Vegetarian Protein Sources
Mentioned below are the top ingredients that contain a good protein sources:
1. Nuts and Seeds
Almonds & Cashews | Essential for a plant-based lifestyle. You add them as a garnish or blend them with sauces, dips and more. |
Peanuts & Walnuts | It Is great as a snack and people love adding them to homemade trail mix or crackers. |
Hemp Seeds | You can sprinkle these on anything. You can make hemp milk by blending them with water. |
Chia and Flax Seeds | Their gelling qualities make them a wonderful way to thicken porridge, oats and baked goods. |
Pepitas and Pumpkin Seeds | People love them on salad, especially when roasted for two minutes in a pan. |
2. Soy-Based Protein
Tempeh | Made of fermented soybeans and are less processed. |
Soy Crumbles | Also called textured soy proteins or soya chunks, made with just one ingredient: defatted soybean flour. They have a meaty texture, and are good for various dishes. |
Tofu | The versatility of tofu makes it a popular protein source. People usually marinate, bake or pan-fry tofu. By giving it various shapes and sizes, you can create numerous dishes with tofu. |
Edamame Beans | You can either eat the edamame beans steamed or straight out of the pods. You can buy frozen shelled edamame beans at most supermarkets and use them in salads and bowls. |
Soy Milk | This source contains the highest amount of protein of all the alternatives to dairy milk. |
3. Legumes
Green Lentils | French green lentils contain more protein than other beans. People often use them in summer salads and winter stews. |
Red Lentils | A wonderful base for curries, stews and dals, these lentils are a fantastic way to boost the protein content in any dish. |
White Beans | These are versatile and you can blend them with spices and oil to make a sauce or stir them directly into a stew. |
Black Beans & Kidney Beans | Majorly used in Mexican dishes and add a perfect protein source. |
Chickpeas | Another great vegetarian protein source. Roast them in the oven to add some crunch. |
- Grains and pseudograins
Rolled oats | A breakfast staple that will keep you full and satisfied for hours. |
Wild Rice | A good alternative to plain rice with a good protein content. |
Buckwheat Groats | Another source that tastes amazing and a great addition to salads and a crunchy topping. |
Millet | A gluten-free grain that contains the same amount of protein as wheat couscous. |
Quinoa | An outstanding base for making salad bowls. |
Other Protein Rich Vegetarian Sources
- Barley: Whole grains like barley are a high-protein grain often used as a topping for salads or an ingredient in soups. It is low in fat content and people often substitute Barley for rice due to its low calorie content.
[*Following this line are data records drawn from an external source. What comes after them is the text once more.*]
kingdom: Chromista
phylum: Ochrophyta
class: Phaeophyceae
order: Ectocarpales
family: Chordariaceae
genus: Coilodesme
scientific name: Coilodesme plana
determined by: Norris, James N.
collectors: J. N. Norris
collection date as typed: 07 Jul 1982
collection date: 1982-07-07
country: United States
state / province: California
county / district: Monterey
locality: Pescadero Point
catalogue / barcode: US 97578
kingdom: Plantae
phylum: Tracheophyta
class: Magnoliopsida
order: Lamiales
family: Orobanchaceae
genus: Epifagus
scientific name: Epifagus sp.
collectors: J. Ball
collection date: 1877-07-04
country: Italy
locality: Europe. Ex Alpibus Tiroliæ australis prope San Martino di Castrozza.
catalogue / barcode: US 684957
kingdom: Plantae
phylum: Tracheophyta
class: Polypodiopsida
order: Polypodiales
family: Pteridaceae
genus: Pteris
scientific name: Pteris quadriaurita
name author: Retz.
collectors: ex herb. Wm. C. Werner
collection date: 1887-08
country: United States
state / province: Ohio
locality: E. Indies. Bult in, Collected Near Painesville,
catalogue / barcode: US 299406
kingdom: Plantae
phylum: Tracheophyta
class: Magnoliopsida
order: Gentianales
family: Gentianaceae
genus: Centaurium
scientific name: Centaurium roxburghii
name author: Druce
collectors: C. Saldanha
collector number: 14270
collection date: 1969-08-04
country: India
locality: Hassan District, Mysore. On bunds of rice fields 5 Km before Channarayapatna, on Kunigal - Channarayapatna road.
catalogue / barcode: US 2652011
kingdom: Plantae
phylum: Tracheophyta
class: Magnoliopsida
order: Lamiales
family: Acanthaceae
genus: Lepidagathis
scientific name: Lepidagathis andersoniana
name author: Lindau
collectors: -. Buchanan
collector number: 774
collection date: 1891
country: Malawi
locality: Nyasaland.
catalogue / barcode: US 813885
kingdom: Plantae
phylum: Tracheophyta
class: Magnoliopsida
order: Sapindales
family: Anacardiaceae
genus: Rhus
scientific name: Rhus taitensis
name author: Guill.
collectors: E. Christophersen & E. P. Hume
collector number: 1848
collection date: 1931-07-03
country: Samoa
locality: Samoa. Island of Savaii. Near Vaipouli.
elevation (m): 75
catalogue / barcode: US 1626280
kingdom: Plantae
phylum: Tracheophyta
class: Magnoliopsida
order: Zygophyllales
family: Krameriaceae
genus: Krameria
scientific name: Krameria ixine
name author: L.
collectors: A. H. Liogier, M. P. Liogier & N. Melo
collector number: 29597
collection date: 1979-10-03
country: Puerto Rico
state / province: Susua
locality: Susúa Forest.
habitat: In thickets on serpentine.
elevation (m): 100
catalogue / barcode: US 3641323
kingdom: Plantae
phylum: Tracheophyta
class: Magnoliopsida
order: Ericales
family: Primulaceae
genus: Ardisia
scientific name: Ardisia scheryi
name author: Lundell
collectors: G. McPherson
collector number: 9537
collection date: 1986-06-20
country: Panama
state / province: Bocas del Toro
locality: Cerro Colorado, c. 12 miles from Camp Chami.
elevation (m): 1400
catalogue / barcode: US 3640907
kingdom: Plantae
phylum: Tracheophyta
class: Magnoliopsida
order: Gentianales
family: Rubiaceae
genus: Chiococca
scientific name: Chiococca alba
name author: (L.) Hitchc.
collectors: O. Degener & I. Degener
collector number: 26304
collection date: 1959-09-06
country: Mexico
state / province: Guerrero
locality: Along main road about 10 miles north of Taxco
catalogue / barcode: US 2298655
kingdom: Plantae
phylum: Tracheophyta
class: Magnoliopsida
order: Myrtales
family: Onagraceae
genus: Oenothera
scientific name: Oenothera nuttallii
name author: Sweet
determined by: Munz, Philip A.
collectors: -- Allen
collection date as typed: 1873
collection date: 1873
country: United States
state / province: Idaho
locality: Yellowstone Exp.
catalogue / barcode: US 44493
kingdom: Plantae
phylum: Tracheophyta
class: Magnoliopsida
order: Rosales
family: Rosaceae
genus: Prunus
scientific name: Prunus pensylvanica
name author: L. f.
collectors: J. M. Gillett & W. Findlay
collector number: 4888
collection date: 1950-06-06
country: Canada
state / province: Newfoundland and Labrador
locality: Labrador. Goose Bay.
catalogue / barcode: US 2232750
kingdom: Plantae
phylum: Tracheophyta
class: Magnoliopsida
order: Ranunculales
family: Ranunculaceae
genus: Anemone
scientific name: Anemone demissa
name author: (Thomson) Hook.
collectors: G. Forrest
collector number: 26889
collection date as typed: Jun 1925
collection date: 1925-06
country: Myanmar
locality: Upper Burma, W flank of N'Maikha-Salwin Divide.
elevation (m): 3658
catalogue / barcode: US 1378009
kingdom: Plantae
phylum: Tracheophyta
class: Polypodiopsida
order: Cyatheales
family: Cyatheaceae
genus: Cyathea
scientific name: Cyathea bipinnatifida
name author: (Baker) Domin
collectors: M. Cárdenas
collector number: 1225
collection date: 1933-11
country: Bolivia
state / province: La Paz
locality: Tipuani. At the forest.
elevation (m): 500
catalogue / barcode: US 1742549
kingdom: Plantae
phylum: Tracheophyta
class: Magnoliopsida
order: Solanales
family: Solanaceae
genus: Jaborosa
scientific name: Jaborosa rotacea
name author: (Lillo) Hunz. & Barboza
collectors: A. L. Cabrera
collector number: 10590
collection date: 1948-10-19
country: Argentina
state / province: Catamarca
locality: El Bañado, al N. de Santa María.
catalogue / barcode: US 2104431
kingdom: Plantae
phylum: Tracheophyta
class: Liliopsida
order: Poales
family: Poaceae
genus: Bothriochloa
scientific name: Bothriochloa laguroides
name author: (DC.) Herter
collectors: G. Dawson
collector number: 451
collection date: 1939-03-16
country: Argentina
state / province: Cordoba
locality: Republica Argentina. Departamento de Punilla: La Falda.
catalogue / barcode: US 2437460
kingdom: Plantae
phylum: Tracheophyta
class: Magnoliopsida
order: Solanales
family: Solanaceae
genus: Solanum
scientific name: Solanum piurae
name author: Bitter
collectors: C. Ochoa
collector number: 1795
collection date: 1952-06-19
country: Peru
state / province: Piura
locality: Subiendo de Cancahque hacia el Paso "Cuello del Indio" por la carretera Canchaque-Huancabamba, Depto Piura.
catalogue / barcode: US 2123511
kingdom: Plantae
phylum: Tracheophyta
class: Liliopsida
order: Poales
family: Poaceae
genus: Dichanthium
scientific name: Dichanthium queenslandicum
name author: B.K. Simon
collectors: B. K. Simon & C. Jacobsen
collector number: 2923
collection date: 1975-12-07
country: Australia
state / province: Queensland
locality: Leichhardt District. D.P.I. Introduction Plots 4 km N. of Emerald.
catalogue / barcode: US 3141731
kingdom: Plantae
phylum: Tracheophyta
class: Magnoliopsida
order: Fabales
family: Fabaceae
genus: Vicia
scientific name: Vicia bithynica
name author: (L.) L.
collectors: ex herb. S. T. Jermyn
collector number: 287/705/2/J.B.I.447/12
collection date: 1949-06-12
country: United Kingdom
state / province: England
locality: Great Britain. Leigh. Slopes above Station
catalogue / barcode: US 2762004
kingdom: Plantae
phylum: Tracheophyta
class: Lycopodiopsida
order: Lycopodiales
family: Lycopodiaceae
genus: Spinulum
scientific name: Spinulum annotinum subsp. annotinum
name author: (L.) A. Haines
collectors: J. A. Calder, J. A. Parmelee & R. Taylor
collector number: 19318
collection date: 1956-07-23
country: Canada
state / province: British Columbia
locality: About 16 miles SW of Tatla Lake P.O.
- Amaranth: This is a delicious grain full of starchy goodness. However, not as popular, but just as nutritious, as other grains like rice or quinoa. Some describe the texture and taste as sticky.
- Spirulina Powder: Loaded with nutrition, spirulina protein powder has the highest protein quantities. However, it is difficult to consume in one go; you can easily take a few spirulina spoons daily as it is a great addition to smoothies, juices and more.
Protein Rich Food Benefits
Listed below are a few benefits that your body can derive by consuming the vegetarian protein sources:
- Repair: An accurate protein content in the body maintains and repairs the skin, hair, bones.
- Hormones: The body’s organs and cells can communicate through proteins.
- Enzymes: Most enzymes are proteins that perform millions of chemical reactions in the body.
- Storage: Some proteins help deliver essential chemicals to the correct locations.
- Bone Strength: An apt consumption of protein can strengthen the bones.
- Wound healing: A diet rich in protein can help heal wounds faster after an injury or surgery.
Wrapping Up!
We tried our best to cover everything about the top protein sources in the vegetarian category in this blog piece. We covered detailed insights on the importance of consuming proteins, including the effects that it can pose if a human body lacks proteins. Through the vegetarian protein sources we mentioned above, you can help meet your daily nutritional needs, and have an improved overall health and energy levels.